I didn’t love her because she was precious. Rather, I found her precious *because* I loved her. Alas! That fool never understood, no matter what.

Sometimes I think, love is such a curse! If you have it, it burns; if you lose it, it aches; if you never had it, it burns and aches both!

I send spring’s greetings to Zuckerberg. On Facebook, *It’s Free*—may that line never change. Those whose days are still spent circling around Facebook, may they be well, at no cost to them.

Tell me, Zuckerberg, do you know how the heart catches fire when beautiful women come close in spring, draped in yellow or saffron silk? You don’t, do you? Don’t feel bad. Some foolish beauties don’t know it either! That’s why they don’t wear saris. Alas! Who will tell them that the sari is the most captivating garment in the world! Good heavens! The moment you see someone in a sari….. but what do these other beauties wear? Tatters. And looking at them, you think, even the monkeys at the zoo aren’t less beautiful, I mean, they’re not less beautiful! Of course, beautiful women seem best when they’re a bit simple. Why would a beautiful girl not have a mind? Why the worry?

Since when has Rabi Babu been playing in my head…. *Let those who are happy, stay happy*….
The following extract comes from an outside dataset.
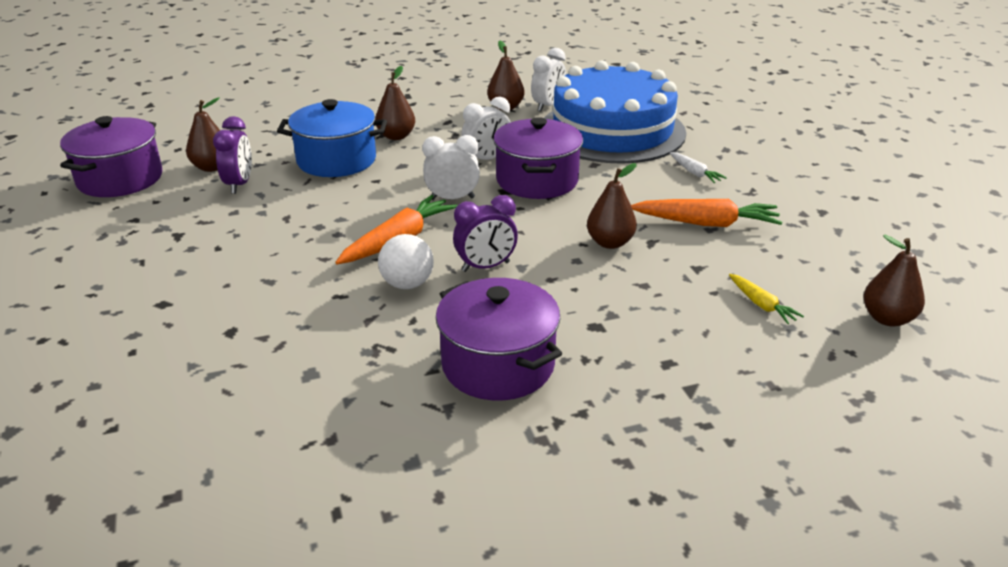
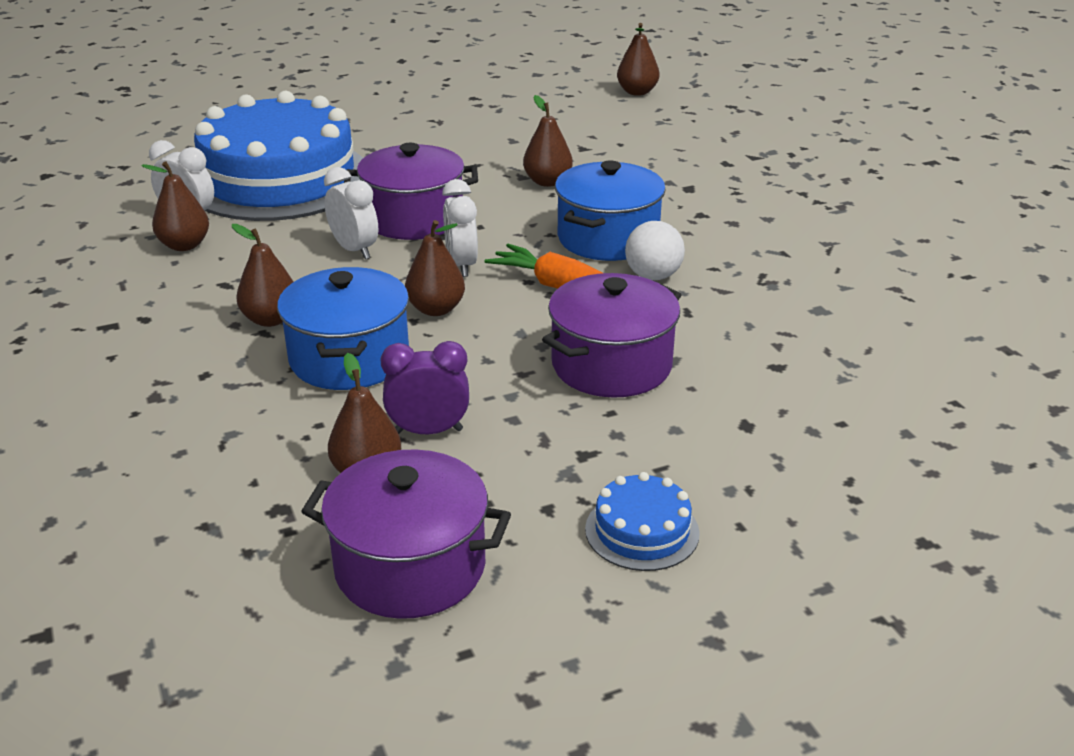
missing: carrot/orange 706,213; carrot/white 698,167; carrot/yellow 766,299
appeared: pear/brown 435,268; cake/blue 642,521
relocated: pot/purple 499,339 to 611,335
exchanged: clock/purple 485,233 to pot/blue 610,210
I am happy, she is happy. Who is happy? Whoever is happy, is happy. Happiness is happy, sorrow is happy. Everyone is very happy. Watching this performance of happiness, even the aging world grows happier by the moment. In this very happiness lies all happiness!

My Seven-Point Valentine’s Day Manifesto (plus one bonus):

One. Let “I love you” come from the heart, not the lips. Even if fresh love emerges with cigarette smoke, no problem.

Two. Let no couple in the world break apart. If need be, let the rickshaw break under their weight, let one of them or both tire, but let the couple endure.

Three. If someone breaks a relationship for no reason at all, let them be made to do ear-squatting push-ups publicly, at least one hundred and one times.

Four. May the flower business flourish; may the facial tissue business dwindle.

Five. Let the last breath of love before marriage happen not in bed, but in the marriage chamber.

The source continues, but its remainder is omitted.